Musica immaginifica quella di Luca D’Alberto, compositore e polistrumentista che esordisce per la 7K!, label dedicata alla musica neoclassica, con “Endless”, album che manifesta sin da subito una deriva cinematografica, al punto da catturare le attenzioni di Wim Wenders e Lars Von Trier. A riprova di ciò, nel 2015 D’Alberto ha realizzato la sonorizzazione per una installazione video articolata in quindici stanze, collocata all’interno del Museo Ebraico di Berlino, dal titolo “Obedience”, ispirata all’episodio biblico di Abramo ed al sacrificio del figlio Isacco, e diretta da Peter Greenaway e Saskia Boddeke.
C’è senza dubbio un filo sottile che lega la musica di Erik Satie a tutto quel filone di minimalismo che da Philip Glass ed Arvo Pärt arriva sino a Michael Nyman, passando per artisti come Nils Frahm ed il nostro Giovanni Sollima, ovvero tutta quella generazione di musicisti che, pur dotati di una formazione classica, perseguono la via della sperimentazione come fine ultimo dell’arte. In questo senso D’Alberto si inscrive proprio tra le fila di quegli artisti che possiedono una propria visione della musica come semiotica delle inquietudini, tanto le nove composizioni dell’album sembrano cariche di pioggia, di umori primigeni ed echi di voci lontanissime.

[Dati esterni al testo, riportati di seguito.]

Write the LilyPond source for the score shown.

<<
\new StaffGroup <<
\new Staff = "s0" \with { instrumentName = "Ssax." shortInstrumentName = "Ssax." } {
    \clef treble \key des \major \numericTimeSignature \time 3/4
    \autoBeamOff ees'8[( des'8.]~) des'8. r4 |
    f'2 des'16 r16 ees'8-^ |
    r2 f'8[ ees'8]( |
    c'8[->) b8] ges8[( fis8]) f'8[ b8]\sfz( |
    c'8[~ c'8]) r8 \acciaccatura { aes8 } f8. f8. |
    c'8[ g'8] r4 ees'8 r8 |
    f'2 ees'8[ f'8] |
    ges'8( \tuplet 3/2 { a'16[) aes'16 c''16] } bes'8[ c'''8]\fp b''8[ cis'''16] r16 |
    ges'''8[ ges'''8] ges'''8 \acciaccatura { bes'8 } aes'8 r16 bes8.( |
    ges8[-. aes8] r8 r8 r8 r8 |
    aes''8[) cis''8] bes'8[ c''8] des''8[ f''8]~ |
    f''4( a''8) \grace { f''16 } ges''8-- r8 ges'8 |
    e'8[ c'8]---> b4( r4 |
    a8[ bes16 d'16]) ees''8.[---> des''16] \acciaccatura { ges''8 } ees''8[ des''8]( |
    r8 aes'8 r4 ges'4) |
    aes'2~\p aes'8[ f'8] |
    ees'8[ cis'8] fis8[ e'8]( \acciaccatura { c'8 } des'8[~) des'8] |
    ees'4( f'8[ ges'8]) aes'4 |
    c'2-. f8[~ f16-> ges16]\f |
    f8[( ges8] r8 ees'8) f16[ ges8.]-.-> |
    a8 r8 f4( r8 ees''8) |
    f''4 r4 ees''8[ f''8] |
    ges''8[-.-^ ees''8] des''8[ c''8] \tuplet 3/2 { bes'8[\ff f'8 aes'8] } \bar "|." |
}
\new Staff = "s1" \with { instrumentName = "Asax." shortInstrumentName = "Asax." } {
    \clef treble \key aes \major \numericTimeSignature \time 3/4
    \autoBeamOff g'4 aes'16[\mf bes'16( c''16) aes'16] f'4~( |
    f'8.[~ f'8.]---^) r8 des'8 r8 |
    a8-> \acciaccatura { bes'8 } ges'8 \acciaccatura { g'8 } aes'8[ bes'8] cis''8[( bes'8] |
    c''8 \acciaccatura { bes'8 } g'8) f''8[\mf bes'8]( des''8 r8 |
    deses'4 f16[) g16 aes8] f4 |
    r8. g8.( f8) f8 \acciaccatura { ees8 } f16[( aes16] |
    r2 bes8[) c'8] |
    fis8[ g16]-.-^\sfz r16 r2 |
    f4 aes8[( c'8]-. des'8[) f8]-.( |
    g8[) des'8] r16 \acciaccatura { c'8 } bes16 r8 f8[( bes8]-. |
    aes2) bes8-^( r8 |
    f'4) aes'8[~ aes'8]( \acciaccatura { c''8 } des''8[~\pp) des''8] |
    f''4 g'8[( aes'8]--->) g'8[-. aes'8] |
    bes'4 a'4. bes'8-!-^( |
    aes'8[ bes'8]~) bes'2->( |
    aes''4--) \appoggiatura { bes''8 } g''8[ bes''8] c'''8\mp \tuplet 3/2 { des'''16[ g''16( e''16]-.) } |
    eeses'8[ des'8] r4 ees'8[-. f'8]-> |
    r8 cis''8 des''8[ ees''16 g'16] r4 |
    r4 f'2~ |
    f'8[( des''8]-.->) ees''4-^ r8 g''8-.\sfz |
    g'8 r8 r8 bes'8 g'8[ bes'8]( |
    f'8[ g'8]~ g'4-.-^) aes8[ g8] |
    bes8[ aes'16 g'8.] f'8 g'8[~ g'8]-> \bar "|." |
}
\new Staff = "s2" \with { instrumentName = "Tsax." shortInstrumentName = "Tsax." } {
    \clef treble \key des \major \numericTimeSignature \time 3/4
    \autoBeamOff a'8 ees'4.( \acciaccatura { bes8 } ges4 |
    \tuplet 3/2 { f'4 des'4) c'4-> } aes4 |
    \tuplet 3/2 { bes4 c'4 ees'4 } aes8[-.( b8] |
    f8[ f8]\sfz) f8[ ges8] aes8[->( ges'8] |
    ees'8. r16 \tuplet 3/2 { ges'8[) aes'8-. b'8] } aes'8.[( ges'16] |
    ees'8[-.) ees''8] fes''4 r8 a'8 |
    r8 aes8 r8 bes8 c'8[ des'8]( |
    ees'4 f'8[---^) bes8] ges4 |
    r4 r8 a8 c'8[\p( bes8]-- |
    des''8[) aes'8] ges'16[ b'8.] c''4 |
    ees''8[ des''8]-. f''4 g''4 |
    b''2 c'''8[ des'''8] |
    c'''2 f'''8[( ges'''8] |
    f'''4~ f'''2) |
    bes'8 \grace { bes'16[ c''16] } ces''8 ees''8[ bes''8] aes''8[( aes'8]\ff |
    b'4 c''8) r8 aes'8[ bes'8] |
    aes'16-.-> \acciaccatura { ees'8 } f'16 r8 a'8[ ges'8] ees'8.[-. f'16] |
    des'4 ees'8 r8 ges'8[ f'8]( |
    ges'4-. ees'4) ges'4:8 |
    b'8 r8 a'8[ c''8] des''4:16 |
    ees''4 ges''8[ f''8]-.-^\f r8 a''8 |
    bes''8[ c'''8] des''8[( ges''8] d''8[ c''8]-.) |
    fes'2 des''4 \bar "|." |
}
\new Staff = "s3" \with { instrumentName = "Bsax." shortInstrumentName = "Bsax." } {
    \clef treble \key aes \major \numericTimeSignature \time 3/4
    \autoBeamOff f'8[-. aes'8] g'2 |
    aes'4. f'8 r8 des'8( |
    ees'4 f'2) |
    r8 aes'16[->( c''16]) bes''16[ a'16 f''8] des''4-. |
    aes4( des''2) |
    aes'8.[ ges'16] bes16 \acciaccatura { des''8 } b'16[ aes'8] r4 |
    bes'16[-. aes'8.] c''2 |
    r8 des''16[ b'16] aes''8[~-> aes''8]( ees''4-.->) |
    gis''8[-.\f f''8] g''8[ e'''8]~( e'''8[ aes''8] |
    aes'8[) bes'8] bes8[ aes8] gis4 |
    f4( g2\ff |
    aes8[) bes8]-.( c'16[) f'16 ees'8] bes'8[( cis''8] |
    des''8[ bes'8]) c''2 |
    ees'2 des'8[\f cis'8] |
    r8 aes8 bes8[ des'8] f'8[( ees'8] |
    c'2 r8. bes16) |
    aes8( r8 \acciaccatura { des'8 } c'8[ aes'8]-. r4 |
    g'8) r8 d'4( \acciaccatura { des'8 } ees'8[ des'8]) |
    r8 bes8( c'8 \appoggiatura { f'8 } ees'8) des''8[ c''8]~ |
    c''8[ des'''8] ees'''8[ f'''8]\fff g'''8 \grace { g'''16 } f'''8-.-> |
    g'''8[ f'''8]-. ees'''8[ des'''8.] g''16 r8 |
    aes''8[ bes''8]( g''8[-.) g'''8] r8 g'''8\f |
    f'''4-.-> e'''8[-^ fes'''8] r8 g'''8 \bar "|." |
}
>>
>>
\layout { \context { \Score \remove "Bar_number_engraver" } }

Nell’album D’Alberto suona tutti gli strumenti (viola, violino, violoncello, viola elettrica e piano) e la resa dei brani, grazie all’accurata produzione di Martyn Heyne (The National) e Henrik Schwarz, restituisce il pathos ed il respiro degli strumenti che si innervano su inserti di elettronica diafana. Come nel dipinto L’isola dei morti di Arnold Bocklin, la musica di “Endless” descrive una sorta di transizione emotiva da una dimensione terrena ad un’altra in cui regna una sospensione temporale.
Lo struggimento dell’iniziale Wait for Me ricorda il tocco cameristico di Michael Nyman, allo stesso modo di Yellow Moon, mentre in Blessed Messenger si ritrova l’attitudine ambientale del Nils Frahm di “Solo”. Nella toccante Endless, uno dei momenti centrali dell’album, i suoni in reverse rappresentano una membrana che contiene e avvolge in una spirale luminescente il nucleo costituito dal movimento struggente degli archi. Se Start Again ha un rigore classico quasi vivaldiano nel suo sviluppo sinfonico, My Way ricorda lo spleen dei Rachel’s. La chiusura è affidata all’effluvio ambient di Everywhere You Are e alle note gravi di Screeming Silence che si contrappongono ad un rumore bianco mai soverchiante, come se le energie contrapposte dell’ordine e del caos confluissero nella medesima direzione.
“Endless” è un lavoro potente, dalla scrittura evocativa e dove ogni elemento è dosato nella giusta misura. Da una parte una conferma, dall’altra un punto di partenza per un artista che, siamo sicuri, in futuro non avrà paura di spingersi ancora più in avanti per giocare al rialzo.